Kin of Detainees Seek Prosecution of Iran Officials

In an unusually bold public request, families of three antigovernment protesters who died after beatings at Iran’s notorious Kahrizak prison have demanded the prosecution of high-ranking officials responsible for running the extralegal detention center.
The families, in a letter to Iran’s judiciary published widely in Iranian media, stated that they were prepared to spare the lives of two prison officers who were convicted of murder, under the Islamic legal provision of ghesas, which grants the families of murder victims the right to either request or forgo the death penalty for the killers. Instead, the families called for the punishment of the officers’ supervisors.
“We do not gain pleasure from revenge nor spilling the blood of the puppets of those who have broken the law,” the letter of the three families reads, referring to the two unnamed individuals sentenced to death in closed-door trials for beating detainees to death.
The letter demanded an “unbending and uncompromising” investigation and punishment of the “political, judicial and security officials” involved in the deaths.
Chief among the officials under scrutiny is Saeed Mortazavi, a former Tehran prosecutor and one of eight people whom the United States government placed on a blacklist this week for human rights abuses, along with current and former Intelligence Ministry leaders and the head of the Islamic Revolutionary Guards Corps.
Mr. Mortazavi, reputed to be involved in the persecution of journalists and political dissenters, was suspended along with two subordinates by Iran’s judiciary in August — a move that lawyers of the victims’ families hoped would pave the way for their prosecution.
In January, a parliamentary committee ruled that Mr. Mortazavi was the official responsible for the transfer of detainees to Kahrizak despite his being aware of the substandard conditions there.
After revelations that detainees had died during incarceration, Mr. Mortazavi was part of a cover-up that sought to claim that the deaths were a result of an outbreak of meningitis.
The publicized call from the victims’ families followed the mysterious deaths last week of two prominent physicians, both attacked while leaving their workplaces by gunmen riding motorcycles. The killings took place on two consecutive days, raising suspicions that they were politically motivated.
This week, the opposition Web site Jaras reported that one of the physicians, Dr. Abdolreza Sudbakhsh, an infectious diseases specialist, had been pressed by security officials to issue false diagnoses for Kahrizak detainees. Another physician connected with the Kahrizak case, Dr. Ramin Pourandarjani, also died under mysterious circumstances last November. Iranian officials ruled his death a suicide, but there has been speculation that he was poisoned.
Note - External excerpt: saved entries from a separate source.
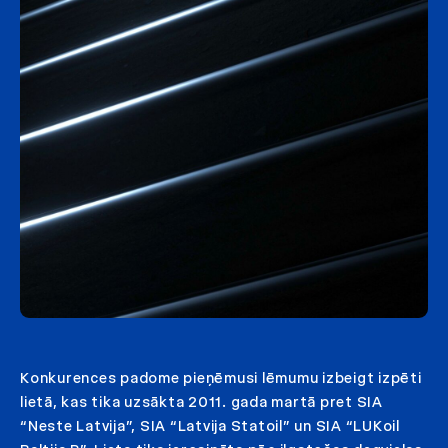
Konkurences padome pieņēmusi lēmumu izbeigt izpēti
lietā, kas tika uzsākta 2011. gada martā pret SIA
“Neste Latvija”, SIA “Latvija Statoil” un SIA “LUKoil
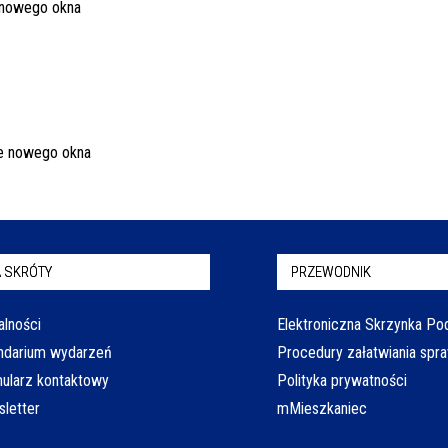
 SKRÓTY
PRZEWODNIK
alności
Elektroniczna Skrzynka P
ndarium wydarzeń
Procedury załatwiania spr
ularz kontaktowy
Polityka prywatności
letter
mMieszkaniec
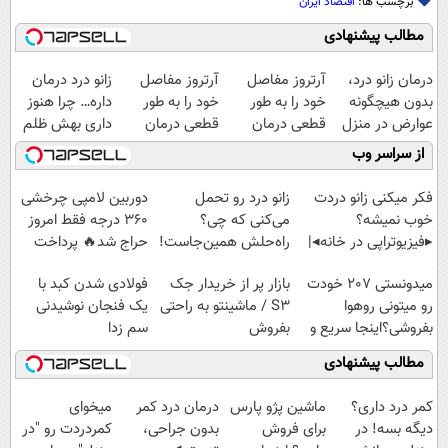
برچسب ها:
اقتصاد ایران
مطالب پیشنهادی
درمان زانو درد،
آرتروز مفاصل
آرتروز مفاصل
زانو درد درمان
بدون هیچگونه
خود را به طور
خود را به طور
داره… چرا هنوز
عوارض در منزل
قطعی درمان
قطعی درمان
داری بهش ظلم
(◂پرسش‌نامه)
کنید!
کنید!
می‌کنی؟
از سراسر وب
◂پرسش‌نامه▸
◗پرسش‌نامه◖
فکر میکنی زانو دردت
زانو درد رو تحمل
دوربین لامپی چرخشی
خوب نمیشه؟
می‌کنی که چی؟
360 درجه فقط امروز
▸فیزیوتراپی در خانه◂|
راه‌حلش همین‌جاست!
حراج شد🔥 پرداخت
(پرسش‌نامه)
درب منزل
میدونستی 207 خودت
بازار پر از خریدار جک
فولادی شدن کبد با
رو میتونی روهوا
S3 / ماشینتو به راحتی
یک فنجان نوشیدنی
بفروشی؟اینجا سریع و
بفروش
سم زدا
راحت بفروش
مطالب پیشنهادی
کمر درد داری؟
ماشین پژو پارس
درمان درد کمر
میخوای
دیگه بسه! در
برای فروش
بدون جراحی،
کمردردت رو "در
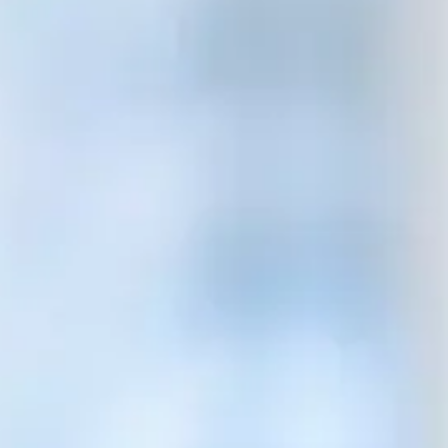
Sicherheits- und
FAQs
Verteidigungsindustrie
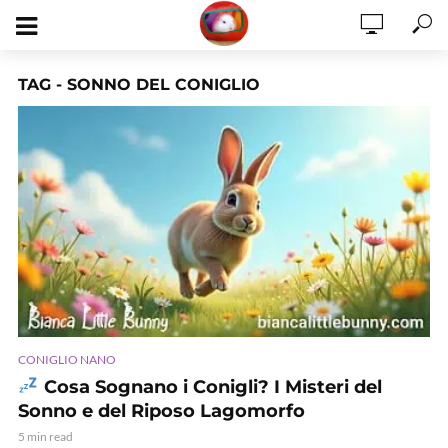
TAG - SONNO DEL CONIGLIO
CONIGLIO NANO
Cosa Sognano i Conigli? I Misteri del
Sonno e del Riposo Lagomorfo
5 min read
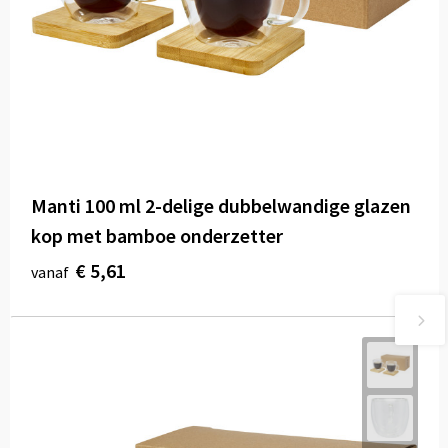
Manti 100 ml 2-delige dubbelwandige glazen
kop met bamboe onderzetter
€ 5,61
vanaf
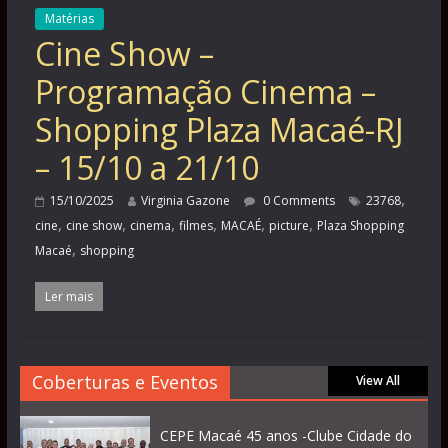
Matérias
Cine Show –
Programação Cinema –
Shopping Plaza Macaé-RJ
– 15/10 a 21/10
,
15/10/2025
Virginia Gazone
0 Comments
23768
,
,
,
,
,
,
cine
cine show
cinema
filmes
MACAÉ
picture
Plaza Shopping
,
Macaé
shopping
Ler mais
Coberturas e Eventos
View All
CEPE Macaé 45 anos -Clube Cidade do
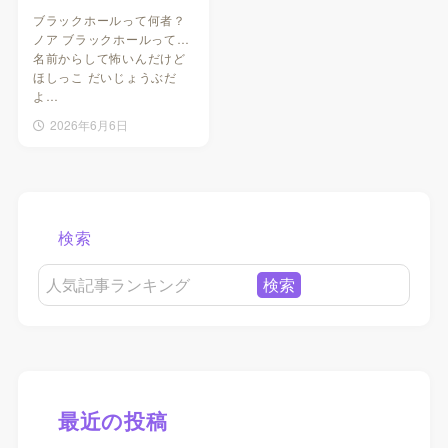
ブラックホールって何者？
ノア ブラックホールって…
名前からして怖いんだけど
ほしっこ だいじょうぶだ
よ…
2026年6月6日
検索
検索
最近の投稿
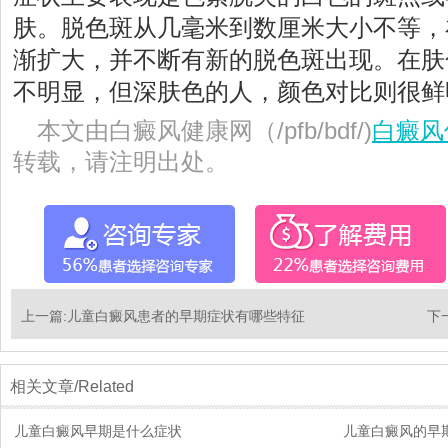
肤。脱色斑从几毫米到数厘米大小不等，
渐扩大，并不断有新的脱色斑出现。在肤
不明显，但深肤色的人，颜色对比则很鲜
本文由白癜风健康网（/pfb/bdf/)
白癜风
转载，请注明出处。
上一篇:
儿童白癜风患者的早期症状有哪些特征
下
相关文章/Related
儿童白癜风早期是什么症状
儿童白癜风的早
Within days of the shootings, the Tehran police issued statements that the killings were “personally motivated” and that no evidence had been found to connect them.
But media reports and statements from student groups suggest that the police may be attempting a cover-up of serial killings reminiscent of the “chain murders” of the 1990s, in which at least 15 government critics and intellectuals were killed or disappeared, in what many believe to have been a purge by hard-liners of dissident figures.